I’ve been more and more troubled the longer I reflect on Rowan’s recent letter (and it seems I’m not the only one). I thought Tim made a very good point, and there are many other useful discussions.
The thing is, my every instinct wants to continue to be loyal to Rowan. I’ve tried to defend him in previous years, even when his actions (eg over the Jeffrey John affair) have seemed questionable. Now, though, I don’t think I can do it any more.
What I most struggle with in Rowan’s letter is this paragraph (7): “In the light of the way in which the Church has consistently read the Bible for the last two thousand years, it is clear that a positive answer to this question would have to be based on the most painstaking biblical exegesis and on a wide acceptance of the results within the Communion, with due account taken of the teachings of ecumenical partners also. A major change naturally needs a strong level of consensus and solid theological grounding.”
This seems not just misleading (the exegesis has been done) but hypocritical.

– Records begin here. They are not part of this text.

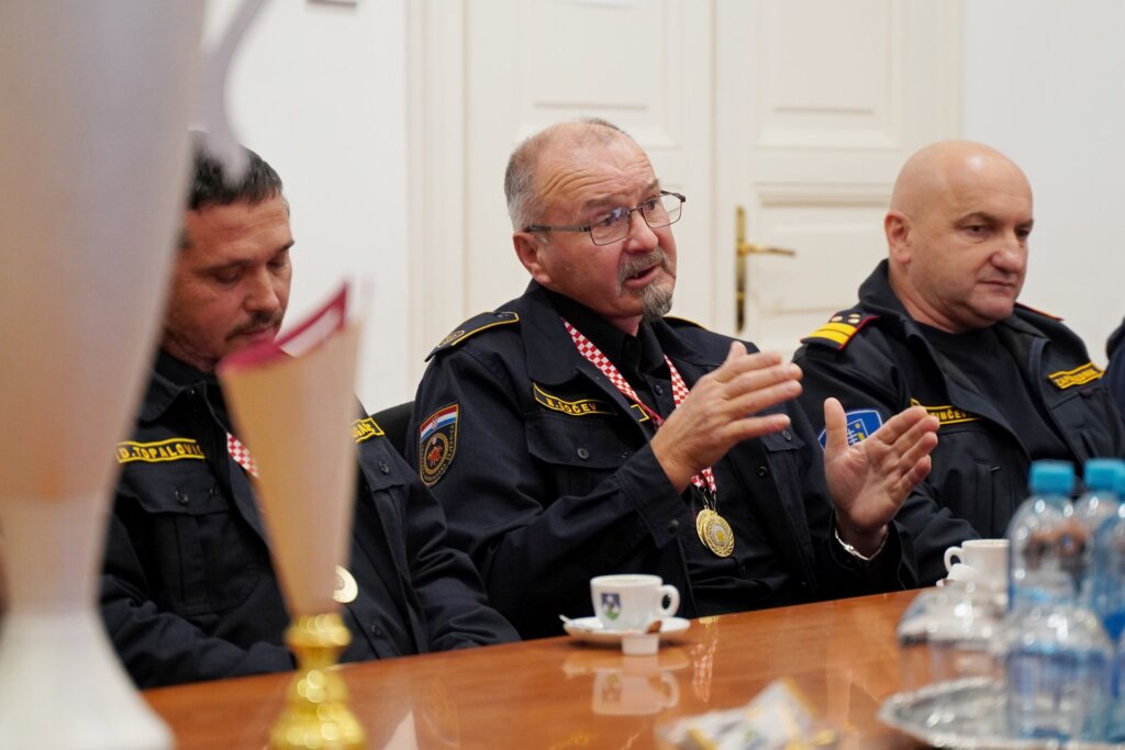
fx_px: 3516
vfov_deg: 12.2
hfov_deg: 18.2
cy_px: 375
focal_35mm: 112
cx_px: 562
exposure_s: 1/100
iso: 1250
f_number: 2.8
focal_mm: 75
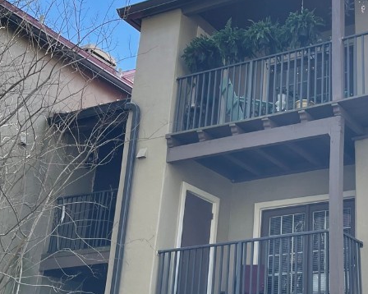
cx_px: 324
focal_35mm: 58
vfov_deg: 26.2
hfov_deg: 31.2
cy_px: 153
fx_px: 631
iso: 32
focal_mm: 5.1
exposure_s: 1/901
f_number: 1.6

For example, Rowan’s own domestic circumstances are not such as to receive approval according to ‘the teachings of ecumenical partners’, nor are his orders, which are ‘null and void’. If this understanding were to be adopted as normative for our church – and let us be absolutely clear that this understanding is not and has not been normative before (from the establishment of the church itself all the way through to the ordination of women) – then we are finally abandoning historic Anglican ecclesiology. There would, in fact, be no point in continuing as a separate church; we would have given away all power of autonomy and self-direction under God.
I feel that Rowan has become captured by the powers, whether those powers are seen as ‘establishment’ or ‘ecumenical concerns’ or something else. He has raised up the principle of catholicity and unity too far above those of truth and justice and the reality of Anglican church autonomy and existing structures. The principles of catholicity and unity are good principles, but like all good principles they can be taken too far – and I believe they have now become idols: they will give what is requested, but take human life in exchange. For all sorts of reasons I believe the centralisation of power to be wrong and remarkably ill-timed in a context where a post-Peak Oil world will soon be shrinking again.
What is most saddening is how the Jeffrey John affair seems in retrospect. I could just about get my head around it if it was about timing, ie that the kairos was wrong. Yet Rowan’s position now is that – in contrast to his previous teaching and practice – there will never be a kairos moment for such as Jeffrey John. I no longer have any sense of where Rowan’s integrity lies in all this. I’m sure it’s there somewhere; but then, Caiaphas was probably a good and prayerful man too.